**PROBLEM DETAILS:**
Because only the text is wanted, repeat the records below exactly and omit the pictures.

**DATA FOR THIS TASK:**
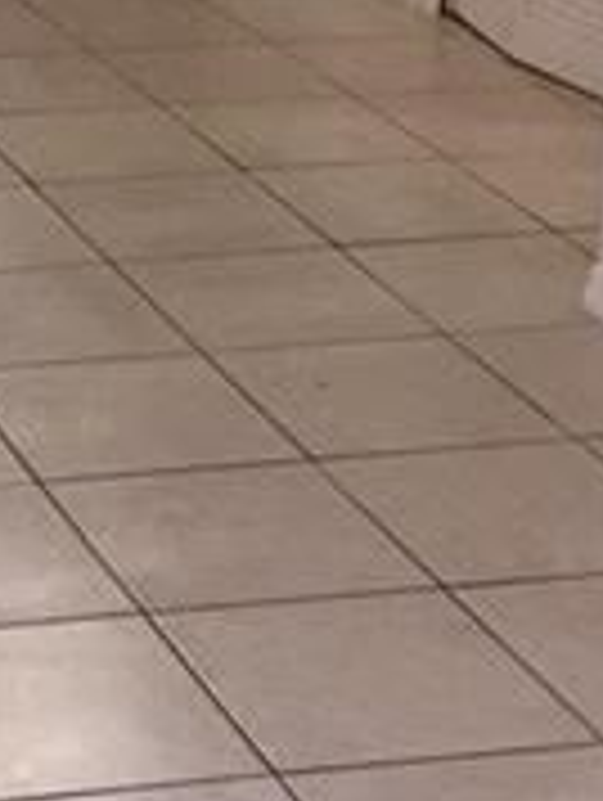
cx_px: -315
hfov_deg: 11.4
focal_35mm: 125
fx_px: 2896
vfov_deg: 15.4
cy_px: -14
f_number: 2.2
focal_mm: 4.15
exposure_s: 1/33
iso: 160
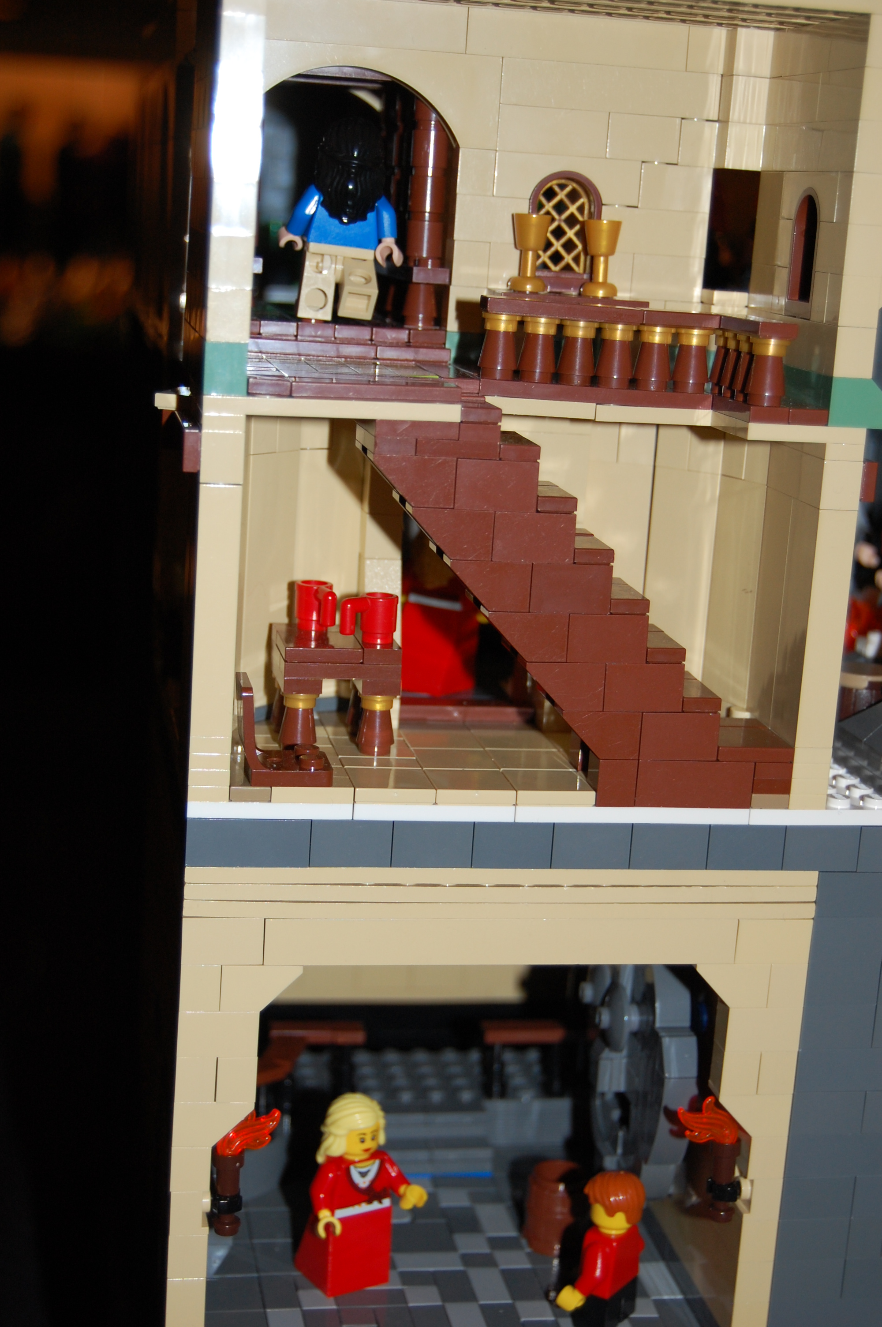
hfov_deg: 23.7
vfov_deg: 35.1
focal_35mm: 57
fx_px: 2098
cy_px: 664
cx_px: 441
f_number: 5
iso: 400
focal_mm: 38
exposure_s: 1/60
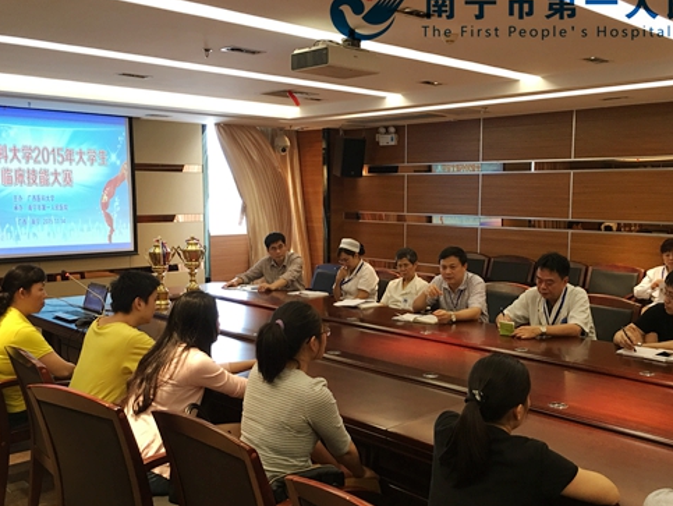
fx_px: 700
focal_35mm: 36
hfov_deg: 51.2
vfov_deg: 39.7
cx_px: 375
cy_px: 280
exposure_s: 1/17
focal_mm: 4.15
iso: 64
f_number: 2.2
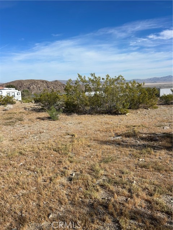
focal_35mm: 26
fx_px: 173
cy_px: 115
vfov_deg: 67.3
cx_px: 86
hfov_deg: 53.1
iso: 50
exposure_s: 1/5882
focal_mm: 5.7
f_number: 1.5
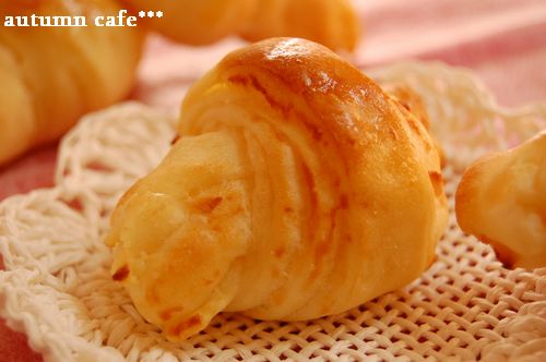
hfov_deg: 24.6
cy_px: 181
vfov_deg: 16.5
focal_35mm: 82
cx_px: 273
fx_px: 1250
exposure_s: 1/50
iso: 1600
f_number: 5.6
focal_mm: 55
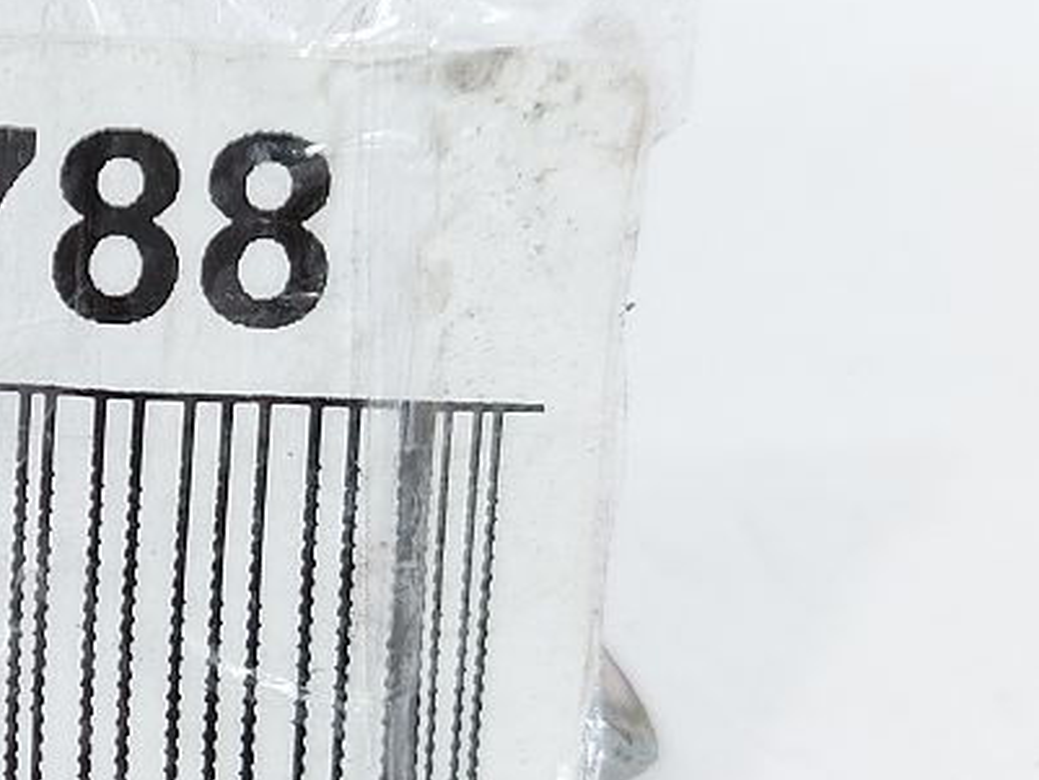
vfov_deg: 17.8
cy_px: 417
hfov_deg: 21.7
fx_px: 2492
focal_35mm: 83
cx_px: -237
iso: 80
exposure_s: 1/50
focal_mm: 5.23
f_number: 1.8
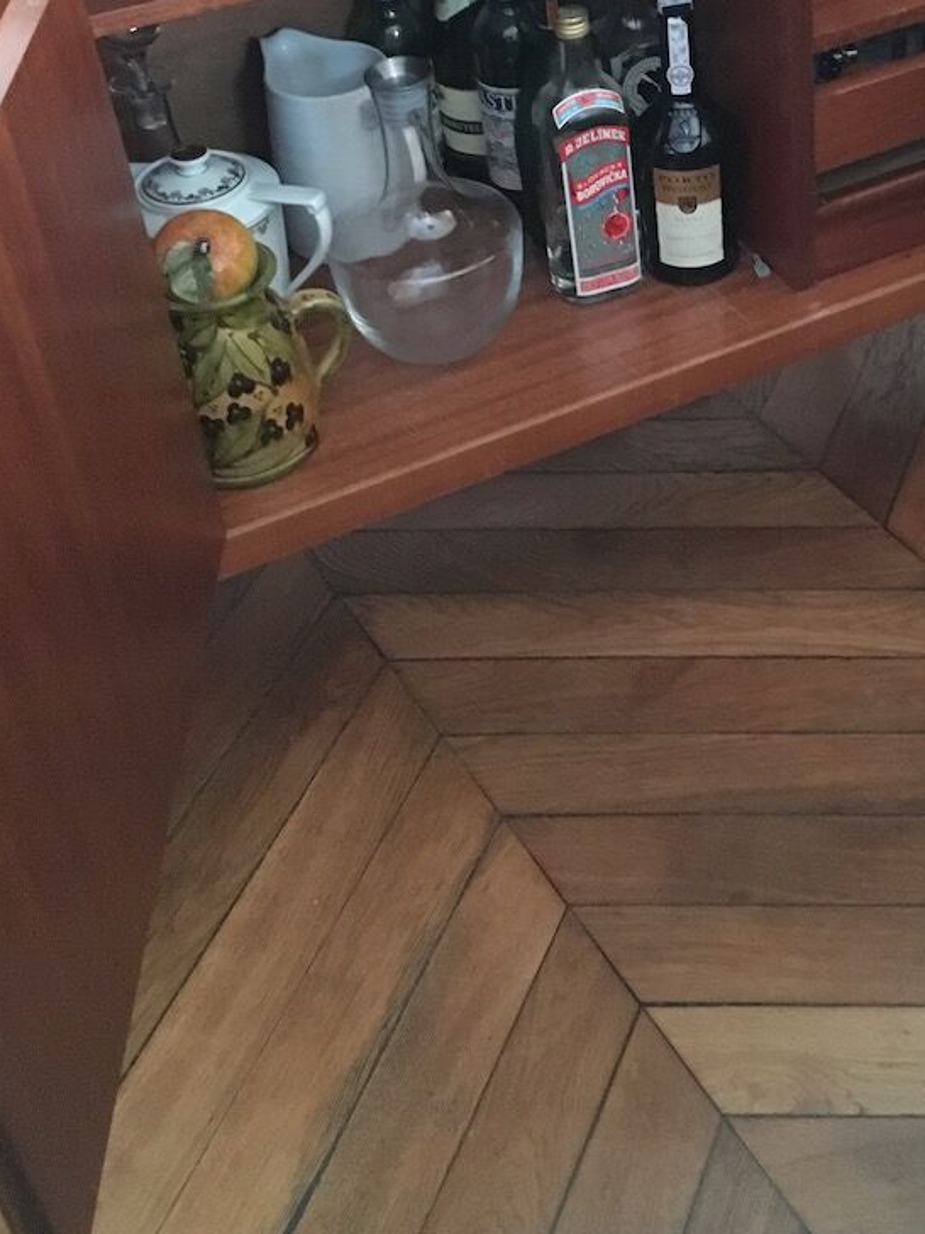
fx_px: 1817
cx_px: 722
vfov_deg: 36.5
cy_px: 285
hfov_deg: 28.0
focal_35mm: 51
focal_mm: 4.15
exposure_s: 1/17
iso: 1000
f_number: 2.2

**EXERCISE ANSWER:**
cx_px: -315
hfov_deg: 11.4
focal_35mm: 125
fx_px: 2896
vfov_deg: 15.4
cy_px: -14
f_number: 2.2
focal_mm: 4.15
exposure_s: 1/33
iso: 160
hfov_deg: 23.7
vfov_deg: 35.1
focal_35mm: 57
fx_px: 2098
cy_px: 664
cx_px: 441
f_number: 5
iso: 400
focal_mm: 38
exposure_s: 1/60
fx_px: 700
focal_35mm: 36
hfov_deg: 51.2
vfov_deg: 39.7
cx_px: 375
cy_px: 280
exposure_s: 1/17
focal_mm: 4.15
iso: 64
f_number: 2.2
focal_35mm: 26
fx_px: 173
cy_px: 115
vfov_deg: 67.3
cx_px: 86
hfov_deg: 53.1
iso: 50
exposure_s: 1/5882
focal_mm: 5.7
f_number: 1.5
hfov_deg: 24.6
cy_px: 181
vfov_deg: 16.5
focal_35mm: 82
cx_px: 273
fx_px: 1250
exposure_s: 1/50
iso: 1600
f_number: 5.6
focal_mm: 55
vfov_deg: 17.8
cy_px: 417
hfov_deg: 21.7
fx_px: 2492
focal_35mm: 83
cx_px: -237
iso: 80
exposure_s: 1/50
focal_mm: 5.23
f_number: 1.8
fx_px: 1817
cx_px: 722
vfov_deg: 36.5
cy_px: 285
hfov_deg: 28.0
focal_35mm: 51
focal_mm: 4.15
exposure_s: 1/17
iso: 1000
f_number: 2.2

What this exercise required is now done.